COLUMBIA CITY — The Whitley County Jail has had near-capacity populations for some time — long enough that Whitley County’s Commissioners are looking for new options for inmates.
Years ago, the county repurposed an old hotel into its Community Corrections facility, which allows nonviolent offenders to participate in work release and other programs outside the jail setting while serving their sentences. That facility, however, is now full as well, and the county is running out of options.
The Commissioners called on DLZ Corporation’s Scott Carnegie to come up with options to alleviate the overcrowding issues, and Carnegie presented to the Commissioners at last week’s regular meeting.
Carnegie said he touts Whitley County’s hotel setup to other communities he is a project manager for.
“It has served the county well, you should be very proud of those efforts,” Carnegie said. “When we’re out giving presentations, we talk about what a good idea that was — now your needs have exceeded that.”
Carnegie presented the Commissioners with several options, ranging from purchasing a new building for the administration to free up space in the current building, to constructing an entire new facility for technical offenders.
“About a 250-bed facility is what we would suggest,” Carnegie said.
The existing capacity is about 98, but there are typically about 50 more individuals at the jail who could qualify for Community Corrections — that number is expected to continue to increase as arrests and court cases are on the rise.
The county could purchase a 4,000-square-foot administration building from a local company, such as Whitley Manufacturing, for about $535,000. The building would be placed in the parking lot at the current facility.
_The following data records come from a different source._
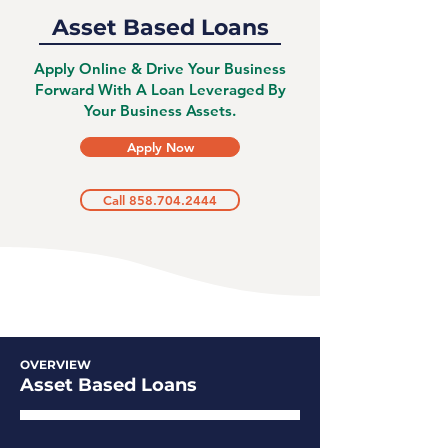
Asset Based Loans
Apply Online & Drive Your Business
Forward With A Loan Leveraged By
Your Business Assets.
Apply Now
Call 858.704.2444
OVERVIEW
Asset Based Loans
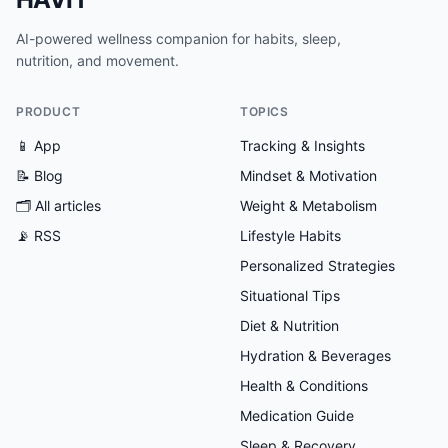
AI-powered wellness companion for habits, sleep,
nutrition, and movement.
PRODUCT
TOPICS
📱 App
Tracking & Insights
📝 Blog
Mindset & Motivation
🗂
All articles
Weight & Metabolism
📡 RSS
Lifestyle Habits
Personalized Strategies
Situational Tips
Diet & Nutrition
Hydration & Beverages
Health & Conditions
Medication Guide
Sleep & Recovery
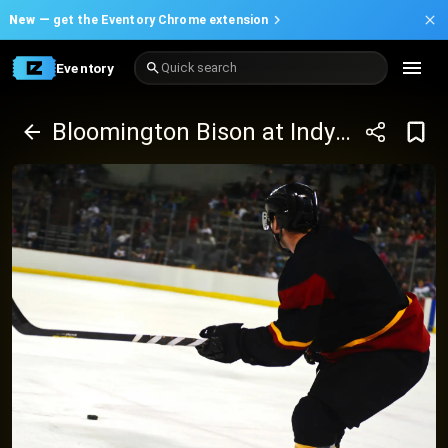
New —
get the Eventory Chrome extension
Eventory
Quick search
Bloomington Bison at Indy Fuel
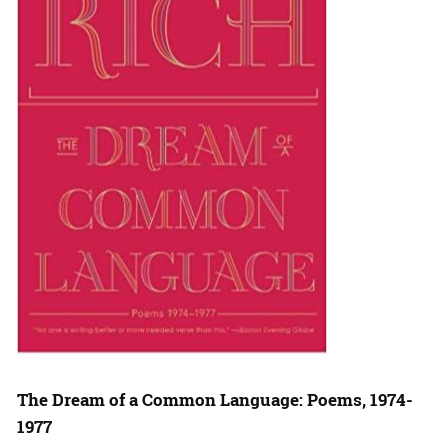
The Dream of a Common Language: Poems, 1974-
1977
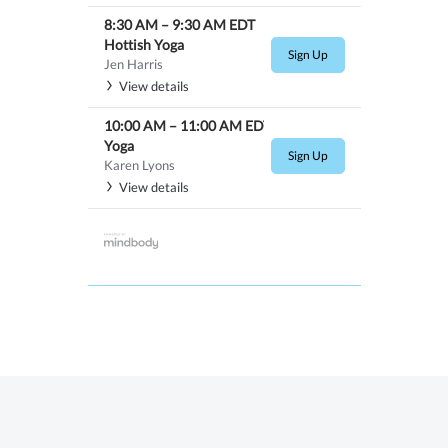
8:30 AM
–
9:30 AM
EDT
Hottish Yoga
Sign Up
Jen Harris
View details
10:00 AM
–
11:00 AM
EDT
Yoga
Sign Up
Karen Lyons
View details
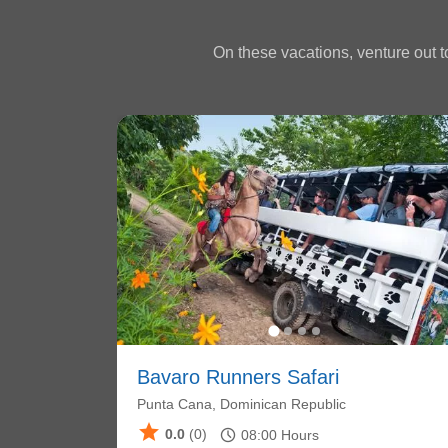
On these vacations, venture out to
Bavaro Runners Safari
Punta Cana, Dominican Republic
star
schedule
0.0
(0)
08:00
Hours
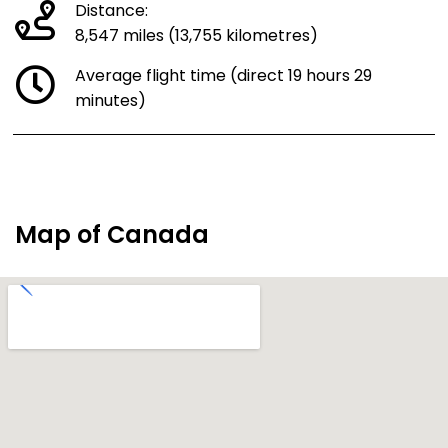
Distance:
8,547 miles (13,755 kilometres)
Average flight time (direct 19 hours 29
minutes)
Map of Canada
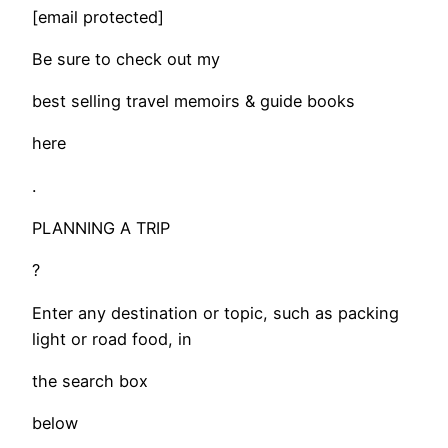
[email protected]
Be sure to check out my
best selling travel memoirs & guide books
here
.
PLANNING A TRIP
?
Enter any destination or topic, such as packing
light or road food, in
the search box
below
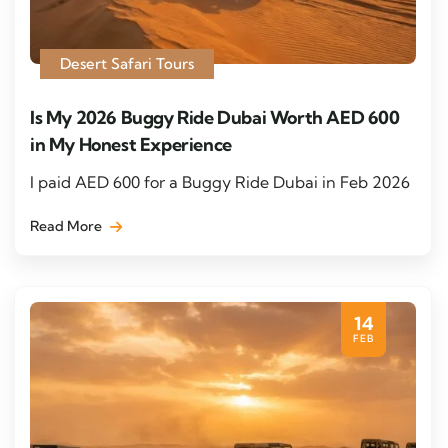
Desert Safari Tours
Is My 2026 Buggy Ride Dubai Worth AED 600
in My Honest Experience
I paid AED 600 for a Buggy Ride Dubai in Feb 2026
Read More
14
FEB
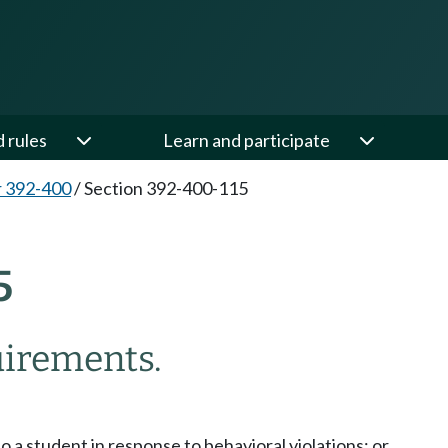
d rules
Learn and participate
 392-400
/
Section 392-400-115
5
irements.
o a student in response to behavioral violations; or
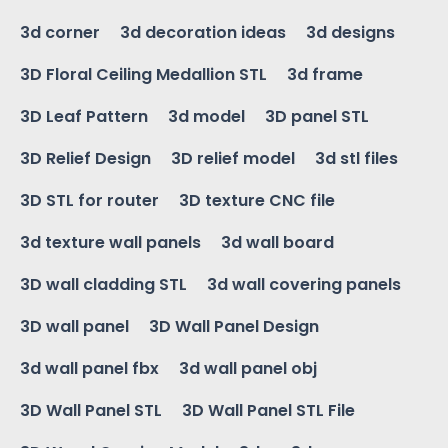
3d corner
3d decoration ideas
3d designs
3D Floral Ceiling Medallion STL
3d frame
3D Leaf Pattern
3d model
3D panel STL
3D Relief Design
3D relief model
3d stl files
3D STL for router
3D texture CNC file
3d texture wall panels
3d wall board
3D wall cladding STL
3d wall covering panels
3D wall panel
3D Wall Panel Design
3d wall panel fbx
3d wall panel obj
3D Wall Panel STL
3D Wall Panel STL File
This would take about nine months to complete.
The cost to build a whole new facility could be about $8.4-9 million, Carnegie said, and would take more than a year to finish.
The new facility would not have to meet state jail standards because it would be a technical violator facility — which would save a significant amount of money.
“They wouldn’t be leaving. It would be secure, but not to jail standards,” said Paula Worden, leader of Community Corrections.
Since the implementation of Indiana House Bill 1006, which changes sentencing guidelines so more inmates stay at the local level rather than state prisons, Whitley County’s jail has been increasingly overcrowded.
“Whitley County is not unlike many other counties across the state,” Carnegie said. “A lot of counties fall into that classification.”
Many agencies are not able to arrest all criminal offenders due to lack of space in jails. The Whitley County Jail is rated for 100 inmates. There has consistently been 110-130 inmates at the jail.
“What we consider full capacity is 80 percent,” Carnegie said. “Not everyone in the jail gets along. You need to be able to segregate people — for the safety of the inmates and the officers.”
Financial decisions will ultimately be made by the County Council.